Kaum etwas war davon in den Nachrichten zu hören, denn gute Nachrichten sind nun einmal keine Nachrichten. Aber ich habe das alles genau verfolgt. Seit ich mein Buch The Rational Optimist im Jahre 2010 geschrieben habe, wurden mir fortwährend Fragen gestellt, die anfingen mit ,ja, aber was ist mit…‘: Was ist mit der großen Rezession, der Euro-Krise, Syrien, der Ukraine, Donald Trump? Wie kann ich bloß behaupten, dass es angesichts dieser Probleme immer besser wird? Die Antwort lautet: weil schlimme Dinge auch dann vor sich gehen, wenn es auf der Welt besser wird. Und genau das ist tatsächlich der Fall, und zwar im Verlauf dieses Jahrzehnts so sehr, dass ich aus dem Staunen gar nicht mehr herauskam.

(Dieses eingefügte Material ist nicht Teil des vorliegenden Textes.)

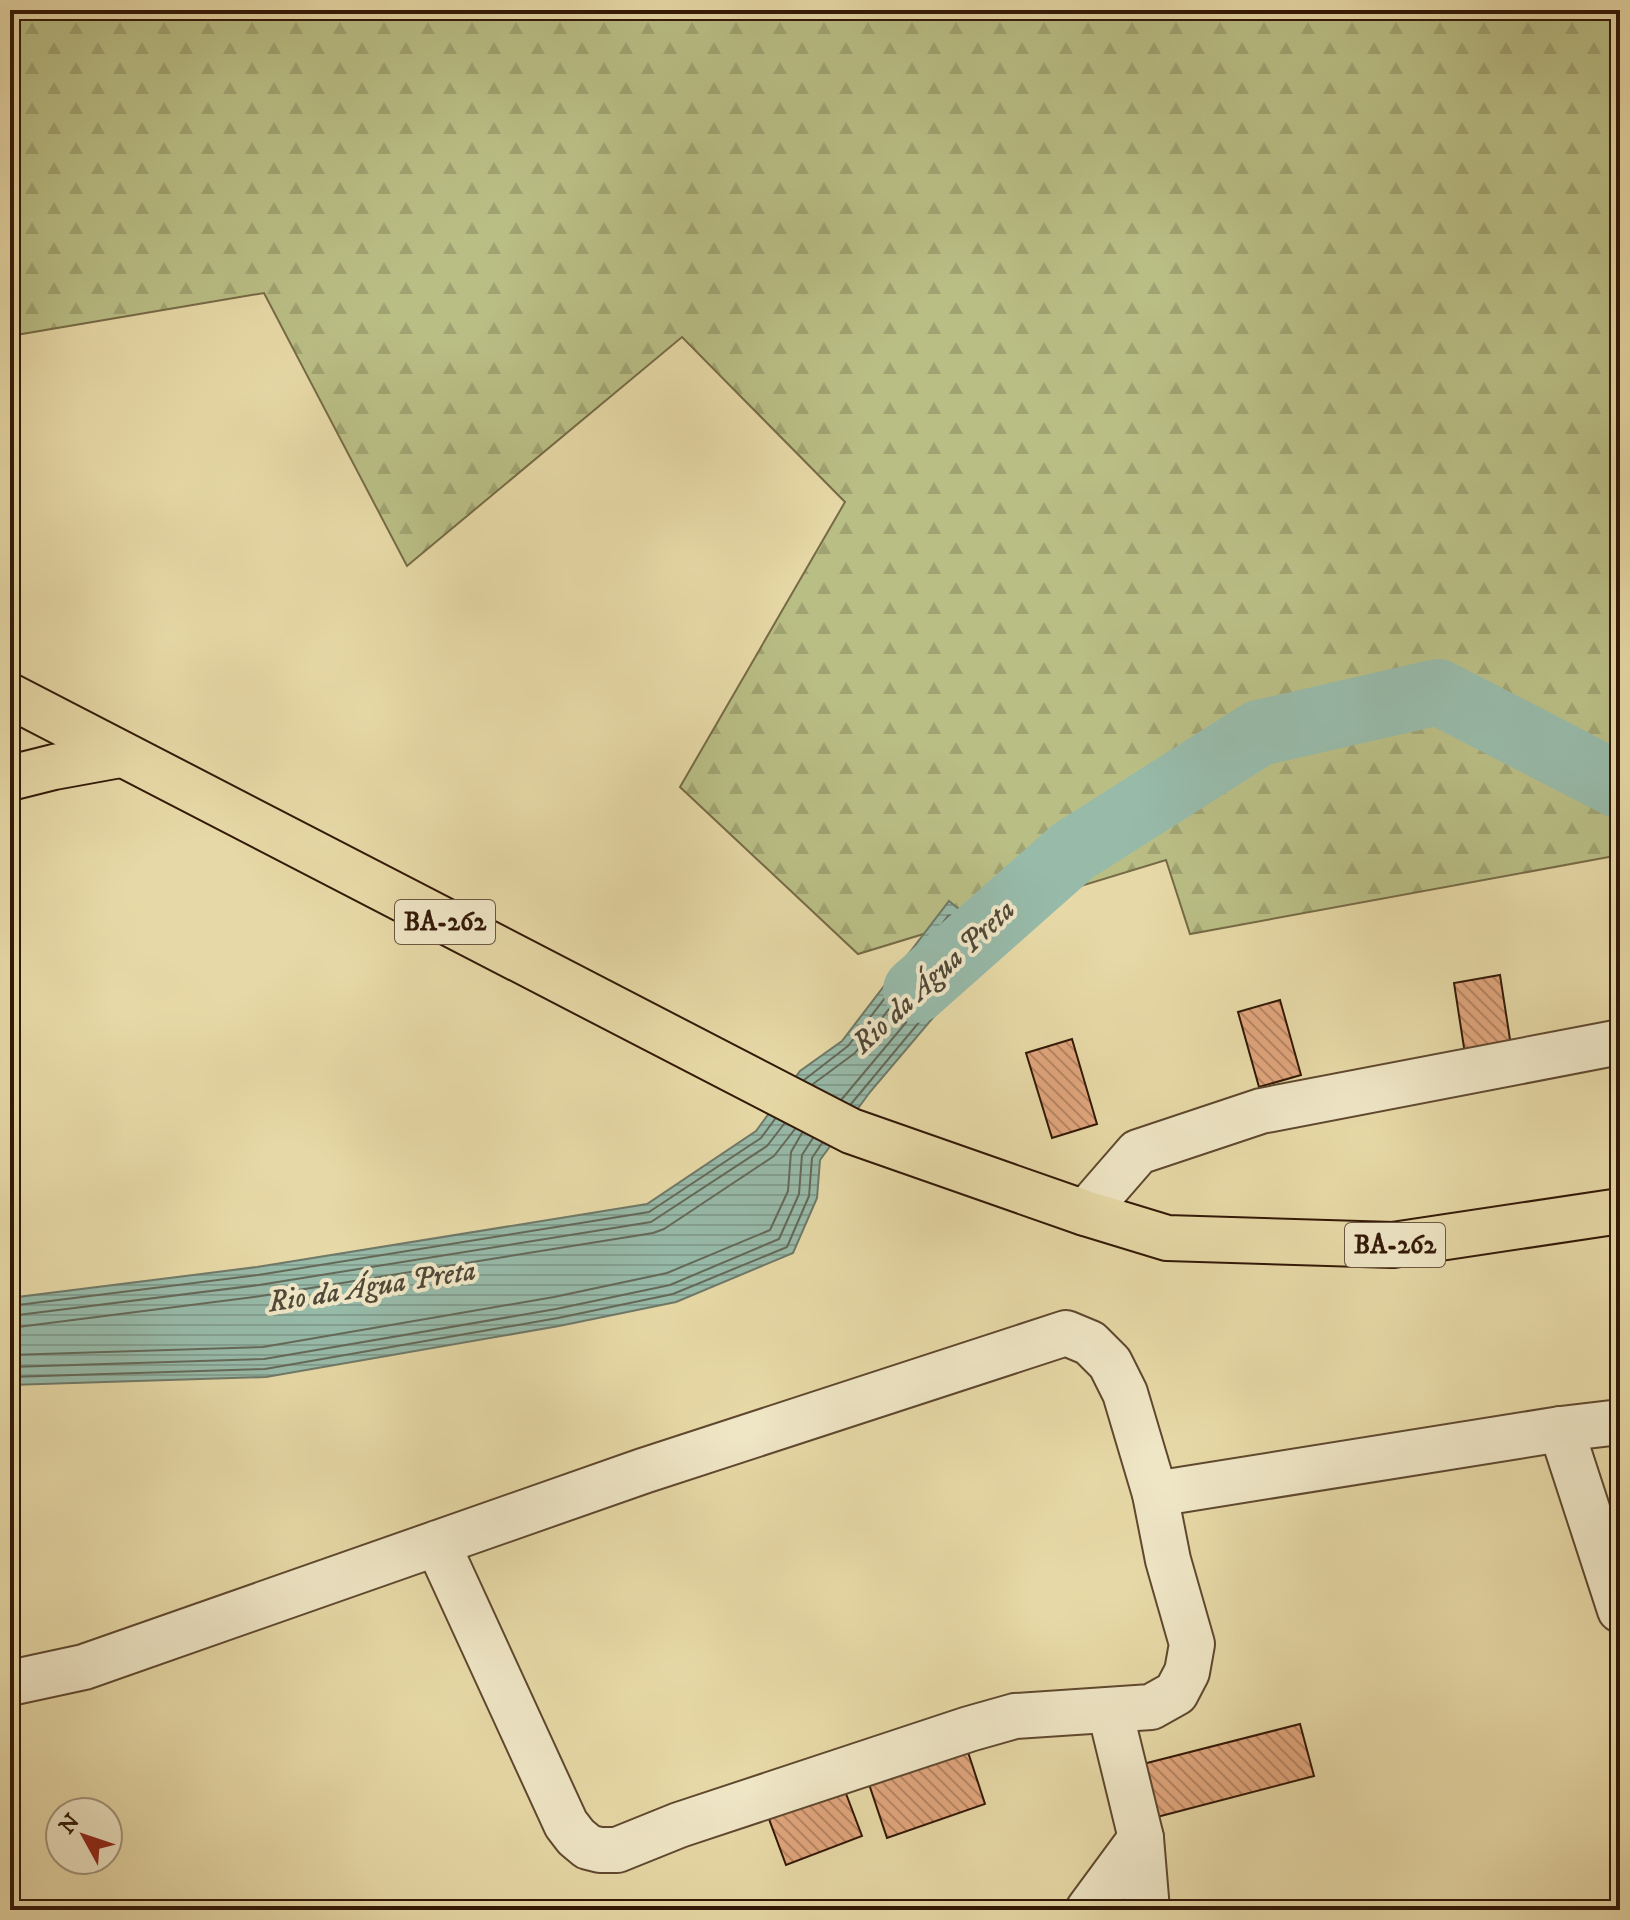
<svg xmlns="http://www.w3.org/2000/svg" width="1630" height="1920" font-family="'IM FELL DW Pica',serif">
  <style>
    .forest { fill: url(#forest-firs); stroke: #766b46; stroke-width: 2 }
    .water { fill: url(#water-rules); stroke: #6f7968; stroke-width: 2 }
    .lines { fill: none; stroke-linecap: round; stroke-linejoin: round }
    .shore { stroke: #646958; stroke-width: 2 }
    .river { stroke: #97baa9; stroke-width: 66 }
    .building { fill: url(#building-back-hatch); stroke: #321807; stroke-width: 2 }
    .minor-casing { stroke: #5f482f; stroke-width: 48 }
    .major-casing { stroke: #321807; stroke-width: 48 }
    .minor { stroke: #efe6c6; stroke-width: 44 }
    .major { stroke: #e7d9a7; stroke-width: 44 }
    .labels { text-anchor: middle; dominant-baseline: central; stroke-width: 8; stroke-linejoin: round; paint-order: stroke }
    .shield { fill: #efe6c6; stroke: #6b5640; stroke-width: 2 }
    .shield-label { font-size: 26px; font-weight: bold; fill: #321807 }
    .water-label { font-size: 30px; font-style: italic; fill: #504938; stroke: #efe6c6 }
  </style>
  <defs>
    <pattern id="forest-firs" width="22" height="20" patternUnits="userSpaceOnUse" patternTransform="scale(2)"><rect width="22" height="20" fill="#b9be85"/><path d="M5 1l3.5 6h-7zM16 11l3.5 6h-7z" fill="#a0a371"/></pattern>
    <pattern id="water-rules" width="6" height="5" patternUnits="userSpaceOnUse" patternTransform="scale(2)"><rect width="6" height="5" fill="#97baa9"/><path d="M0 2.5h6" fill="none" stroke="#839f90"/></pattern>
    <pattern id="building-back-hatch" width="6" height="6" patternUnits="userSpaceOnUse" patternTransform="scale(2)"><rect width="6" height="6" fill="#e1a67d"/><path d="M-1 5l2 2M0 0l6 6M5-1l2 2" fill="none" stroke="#b78664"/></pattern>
  </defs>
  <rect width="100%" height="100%" fill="#e7d9a7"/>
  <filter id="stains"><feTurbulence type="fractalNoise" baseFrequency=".0025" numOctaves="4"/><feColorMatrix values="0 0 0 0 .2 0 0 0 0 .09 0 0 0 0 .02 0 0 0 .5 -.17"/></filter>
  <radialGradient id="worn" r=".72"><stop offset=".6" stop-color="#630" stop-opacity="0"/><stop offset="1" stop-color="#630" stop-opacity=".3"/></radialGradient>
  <polygon class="forest" points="10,10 1620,10 1620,855 1190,934 1166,860 858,954 680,787 845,502 682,337 407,566 264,293 10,336"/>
  <polygon class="water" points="949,901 998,941 870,1092 820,1160 817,1198 793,1253 676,1302 559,1326 266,1377 10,1385 10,1298 257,1267 647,1204 756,1131 800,1071 842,1041"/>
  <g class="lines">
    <g class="shore">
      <polyline points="804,1080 848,1046 948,916 953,915 984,940 984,944 851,1104"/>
      <polyline points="813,1084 855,1053 950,930 955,929 970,941 970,946 842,1099"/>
      <polyline points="10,1306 258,1275 649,1212 761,1138 775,1119"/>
      <polyline points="10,1316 259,1285 651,1222 767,1146 784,1124"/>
      <polyline points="10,1328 261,1296 653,1233 664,1229 774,1156 795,1129"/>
      <polyline points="10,1355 263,1347 554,1297 667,1273 770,1230 788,1191 791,1152 802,1133"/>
      <polyline points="10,1367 264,1359 556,1309 670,1285 779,1239 799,1194 802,1155 813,1138"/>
      <polyline points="10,1377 265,1369 558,1318 673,1294 787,1247 809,1196 812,1158 822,1143"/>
    </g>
    <polyline class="river" points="916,990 1073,851 1259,733 1438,692 1620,786"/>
  </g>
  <g class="building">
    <polygon points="1500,975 1511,1046 1465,1054 1454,983"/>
    <polygon points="1280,1000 1301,1075 1259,1087 1238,1012"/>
    <polygon points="1072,1039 1097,1124 1052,1138 1026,1053"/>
    <polygon points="1300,1724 1314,1776 1157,1817 1143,1764"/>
    <polygon points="967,1749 985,1804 887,1838 869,1784"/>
    <polygon points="845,1791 862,1836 786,1865 769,1819"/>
  </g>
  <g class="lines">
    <g class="minor-casing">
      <g id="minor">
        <polyline points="1085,1213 1138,1152 1261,1111 1620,1042"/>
        <polyline points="1561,1429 1620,1610"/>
        <polyline points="1155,1494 1561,1429 1620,1422"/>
        <polyline points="10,1683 84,1667 643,1471 1066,1333 1090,1343 1110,1363 1125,1393 1155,1494 1168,1560 1192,1644 1187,1672 1176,1693 1151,1707 1015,1716 969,1729 679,1825 617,1850 600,1850 588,1847 576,1837 566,1824 437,1543"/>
        <polyline points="1110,1711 1141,1838 1147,1910"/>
        <polyline points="1088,1910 1141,1838"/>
      </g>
    </g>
    <g class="major-casing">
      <g id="major">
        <polyline points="10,696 851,1131 1085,1213 1167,1238 1393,1245 1620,1211"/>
        <polyline points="10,778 54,767 120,755"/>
      </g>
    </g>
    <use href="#minor" class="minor"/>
    <use href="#major" class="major"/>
  </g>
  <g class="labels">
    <g class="shield">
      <rect x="395" y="900" width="100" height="44" rx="6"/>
      <rect x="1345" y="1223" width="100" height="44" rx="6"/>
    </g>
    <g class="shield-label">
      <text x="445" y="922">BA-262</text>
      <text x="1395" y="1245">BA-262</text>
    </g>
    <g class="water-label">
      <text transform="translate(934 977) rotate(-43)">Rio da Água Preta</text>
      <text transform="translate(372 1287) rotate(-9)">Rio da Água Preta</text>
    </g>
  </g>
  <rect width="1630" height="1920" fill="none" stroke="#e7d9a7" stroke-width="40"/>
  <rect x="12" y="12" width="1606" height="1896" fill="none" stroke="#321807" stroke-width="4"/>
  <rect x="20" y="20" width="1590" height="1880" fill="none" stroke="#321807" stroke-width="2"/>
  <g transform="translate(84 1836) rotate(310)"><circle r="38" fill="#efe6c6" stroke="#a3947a" stroke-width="2"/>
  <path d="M0-6L14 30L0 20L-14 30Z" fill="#8f2418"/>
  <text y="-12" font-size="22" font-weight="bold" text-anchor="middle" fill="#321807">N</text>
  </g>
  <rect width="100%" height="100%" filter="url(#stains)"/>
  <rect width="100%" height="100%" fill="url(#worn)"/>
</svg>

Eine der am wenigsten eleganten, von mir ausgegebenen Prognosen war vor neun Jahren, dass ,sich der ökologische Fußabdruck menschlicher Aktivitäten möglicherweise verkleinern wird‘ und dass wir ,immer nachhaltiger werden bzgl. der Art und Weise, wie wir den Planeten nutzen‘. Damit wollte ich sagen: Unsere Bevölkerung und unsere Wirtschaft würden wachsen, aber wir würden lernen, das zu reduzieren, was wir dem Planeten entnehmen. Und genau das war ja auch der Fall! Ein MIT-Wissenschaftler, nämlich Andrew McAfee dokumentierte dies kürzlich in einem Buch mit dem Titel More from Less, in welchem er belegt, wie einige Nationen immer weniger verbrauchen: weniger Metall, weniger Wasser, weniger Landfläche. Und das nicht nur im Verhältnis zur Produktivität, sondern allgemein weniger.

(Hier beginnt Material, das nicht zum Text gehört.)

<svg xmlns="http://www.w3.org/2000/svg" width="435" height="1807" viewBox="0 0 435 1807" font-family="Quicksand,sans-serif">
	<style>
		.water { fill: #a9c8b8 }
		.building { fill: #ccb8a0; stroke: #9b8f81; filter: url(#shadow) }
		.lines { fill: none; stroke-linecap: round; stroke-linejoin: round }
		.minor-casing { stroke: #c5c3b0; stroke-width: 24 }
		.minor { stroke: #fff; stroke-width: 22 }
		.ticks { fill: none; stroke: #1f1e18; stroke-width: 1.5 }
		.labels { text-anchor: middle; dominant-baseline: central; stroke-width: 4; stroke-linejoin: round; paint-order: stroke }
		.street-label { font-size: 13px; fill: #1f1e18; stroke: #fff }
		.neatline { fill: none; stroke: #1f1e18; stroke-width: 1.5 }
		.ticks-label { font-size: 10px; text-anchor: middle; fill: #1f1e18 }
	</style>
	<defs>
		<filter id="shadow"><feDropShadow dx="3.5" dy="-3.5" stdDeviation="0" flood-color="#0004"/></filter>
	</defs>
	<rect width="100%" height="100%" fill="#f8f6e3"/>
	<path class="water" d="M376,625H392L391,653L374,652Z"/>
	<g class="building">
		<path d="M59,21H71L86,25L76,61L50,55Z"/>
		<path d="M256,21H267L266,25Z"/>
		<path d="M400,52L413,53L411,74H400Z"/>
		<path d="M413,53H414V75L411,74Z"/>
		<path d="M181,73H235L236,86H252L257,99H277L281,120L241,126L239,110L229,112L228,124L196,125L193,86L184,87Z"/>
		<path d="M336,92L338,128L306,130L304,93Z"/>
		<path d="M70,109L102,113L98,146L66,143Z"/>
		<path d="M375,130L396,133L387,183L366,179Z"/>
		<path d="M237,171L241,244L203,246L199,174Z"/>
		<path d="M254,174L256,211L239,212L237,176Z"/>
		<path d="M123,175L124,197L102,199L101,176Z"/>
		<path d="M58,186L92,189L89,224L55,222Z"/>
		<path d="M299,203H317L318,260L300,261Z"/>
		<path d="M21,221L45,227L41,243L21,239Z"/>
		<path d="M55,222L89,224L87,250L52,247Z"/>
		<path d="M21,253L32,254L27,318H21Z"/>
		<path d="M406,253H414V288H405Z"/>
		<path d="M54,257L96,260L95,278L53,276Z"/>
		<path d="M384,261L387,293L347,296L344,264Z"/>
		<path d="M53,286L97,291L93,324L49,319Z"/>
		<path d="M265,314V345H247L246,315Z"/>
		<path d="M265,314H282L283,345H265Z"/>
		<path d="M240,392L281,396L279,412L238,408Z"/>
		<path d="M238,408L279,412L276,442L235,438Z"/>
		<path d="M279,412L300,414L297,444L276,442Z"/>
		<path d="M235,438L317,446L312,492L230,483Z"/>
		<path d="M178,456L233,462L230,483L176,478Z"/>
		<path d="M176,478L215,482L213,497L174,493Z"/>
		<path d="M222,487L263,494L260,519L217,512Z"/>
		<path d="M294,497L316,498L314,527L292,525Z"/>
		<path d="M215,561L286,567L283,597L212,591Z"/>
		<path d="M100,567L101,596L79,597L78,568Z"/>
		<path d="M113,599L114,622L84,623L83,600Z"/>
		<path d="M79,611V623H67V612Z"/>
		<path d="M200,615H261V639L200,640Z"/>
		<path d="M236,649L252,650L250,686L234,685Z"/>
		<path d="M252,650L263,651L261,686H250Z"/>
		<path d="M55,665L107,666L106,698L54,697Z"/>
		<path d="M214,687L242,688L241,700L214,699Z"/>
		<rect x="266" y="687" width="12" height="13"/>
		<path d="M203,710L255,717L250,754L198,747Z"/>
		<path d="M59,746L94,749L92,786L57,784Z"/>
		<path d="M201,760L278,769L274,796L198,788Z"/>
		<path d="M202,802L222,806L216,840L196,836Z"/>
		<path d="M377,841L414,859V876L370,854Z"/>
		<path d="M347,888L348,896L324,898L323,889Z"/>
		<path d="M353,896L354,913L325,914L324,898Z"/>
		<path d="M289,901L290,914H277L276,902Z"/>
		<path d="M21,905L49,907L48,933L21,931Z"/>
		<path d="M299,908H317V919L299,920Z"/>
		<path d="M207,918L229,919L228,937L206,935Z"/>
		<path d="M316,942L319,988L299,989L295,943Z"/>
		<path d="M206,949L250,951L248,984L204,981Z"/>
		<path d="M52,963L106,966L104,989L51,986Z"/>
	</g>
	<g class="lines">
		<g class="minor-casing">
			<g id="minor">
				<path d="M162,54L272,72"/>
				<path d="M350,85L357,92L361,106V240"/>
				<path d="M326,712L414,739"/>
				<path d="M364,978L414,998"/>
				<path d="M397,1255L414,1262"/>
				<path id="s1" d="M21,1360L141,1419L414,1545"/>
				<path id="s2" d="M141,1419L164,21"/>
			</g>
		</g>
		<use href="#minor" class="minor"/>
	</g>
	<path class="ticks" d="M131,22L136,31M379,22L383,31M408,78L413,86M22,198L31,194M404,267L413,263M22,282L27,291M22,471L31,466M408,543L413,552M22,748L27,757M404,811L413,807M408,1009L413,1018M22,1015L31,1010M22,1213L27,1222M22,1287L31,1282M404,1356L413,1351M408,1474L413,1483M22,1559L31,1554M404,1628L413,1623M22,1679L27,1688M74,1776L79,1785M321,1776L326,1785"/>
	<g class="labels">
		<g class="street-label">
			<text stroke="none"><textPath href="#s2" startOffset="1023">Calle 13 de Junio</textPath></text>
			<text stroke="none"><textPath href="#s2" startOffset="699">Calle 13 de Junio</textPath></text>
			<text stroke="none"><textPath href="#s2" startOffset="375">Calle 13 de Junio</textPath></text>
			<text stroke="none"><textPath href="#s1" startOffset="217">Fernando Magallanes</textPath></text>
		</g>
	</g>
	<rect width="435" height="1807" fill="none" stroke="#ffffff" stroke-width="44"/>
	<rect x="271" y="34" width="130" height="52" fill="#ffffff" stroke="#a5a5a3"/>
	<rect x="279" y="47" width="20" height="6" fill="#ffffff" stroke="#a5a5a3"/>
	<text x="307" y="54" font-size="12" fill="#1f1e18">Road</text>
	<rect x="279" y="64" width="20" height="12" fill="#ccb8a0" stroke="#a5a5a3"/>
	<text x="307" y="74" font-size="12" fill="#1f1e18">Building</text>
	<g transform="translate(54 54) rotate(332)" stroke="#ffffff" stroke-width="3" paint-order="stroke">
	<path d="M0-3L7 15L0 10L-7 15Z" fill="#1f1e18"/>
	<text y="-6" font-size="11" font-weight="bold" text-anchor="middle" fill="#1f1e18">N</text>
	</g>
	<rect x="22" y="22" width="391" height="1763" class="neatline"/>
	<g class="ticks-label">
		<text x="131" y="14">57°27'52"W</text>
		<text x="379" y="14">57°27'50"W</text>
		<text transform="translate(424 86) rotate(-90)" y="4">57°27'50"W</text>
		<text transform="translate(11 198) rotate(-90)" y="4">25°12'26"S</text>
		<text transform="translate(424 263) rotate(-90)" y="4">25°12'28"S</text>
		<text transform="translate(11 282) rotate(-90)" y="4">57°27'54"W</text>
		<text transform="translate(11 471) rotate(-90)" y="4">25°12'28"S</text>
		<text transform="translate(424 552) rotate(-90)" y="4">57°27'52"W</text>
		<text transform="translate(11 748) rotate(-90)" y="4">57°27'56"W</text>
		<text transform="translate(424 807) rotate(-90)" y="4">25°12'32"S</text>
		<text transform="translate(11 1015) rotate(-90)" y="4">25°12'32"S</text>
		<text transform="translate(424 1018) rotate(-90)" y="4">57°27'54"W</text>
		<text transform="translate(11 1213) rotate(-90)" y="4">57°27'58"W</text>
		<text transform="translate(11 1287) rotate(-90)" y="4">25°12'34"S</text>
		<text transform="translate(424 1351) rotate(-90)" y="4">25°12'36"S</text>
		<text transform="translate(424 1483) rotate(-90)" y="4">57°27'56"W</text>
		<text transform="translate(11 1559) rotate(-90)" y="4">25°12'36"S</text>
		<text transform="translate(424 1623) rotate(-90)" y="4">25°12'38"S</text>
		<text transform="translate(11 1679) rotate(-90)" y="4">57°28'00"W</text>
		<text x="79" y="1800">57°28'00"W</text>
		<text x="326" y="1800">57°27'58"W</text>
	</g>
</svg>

Das passt so gar nicht zu dem, was die wild gewordene Horde von Extinction Rebellion uns eintrichtert. Das nächste Mal, wenn man Sir David Attenborough sagen hört, dass ,jeder, der glaubt, dass es auf einem Planeten mit endlichen Rohstoffen unendliches Wachstum geben kann, ist entweder verrückt oder ein Ökonom‘, dann frage man ihn: ,Aber wie ist das, wenn ökonomisches Wachstum bedeutet, weniger Material zu verbrauchen und nicht mehr?‘. Beispiel: Eine normale Getränkedose kann heutzutage 13 Gramm Aluminium enthalten, das meiste davon aus Recycling. Im Jahre 1959 enthielt die Dose noch 85 Gramm Aluminium. Der Ersatz des Früheren durch das Jetzige ist ein Beitrag zu ökonomischem Wachstum, aber es reduziert die Ressourcen pro Getränkedose.
Für UK gilt, dass der Höhepunkt unseres Verbrauches von Material wahrscheinlich um die Jahrhundertwende ihr Maximum erreicht hat – ein Fortschritt, der fast unbemerkt geblieben ist. Aber die Beweise dafür liegen vor. Im Jahre 2011 veröffentlichte Chris Goodall, ein Investor in Elektrofahrzeuge Forschungsergebnisse des Inhalts, dass in UK jetzt nicht nur relativ weniger Rohstoffe verbraucht werden, sondern absolut weniger. Seitdem haben ihn die Ereignisse immer wieder bestätigt. Die Menge aller pro Person verbrauchten Ressourcen (heimische Biomasse, Metalle, Mineralien und fossile Treibstoffe plus mehr Import und weniger Export) fiel zwischen den Jahren 2000 und 2017 um ein Drittel, das ist ein deutlicherer Rückgang als die Zunahme der Anzahl von Menschen, so dass insgesamt weniger Ressourcen verbraucht werden.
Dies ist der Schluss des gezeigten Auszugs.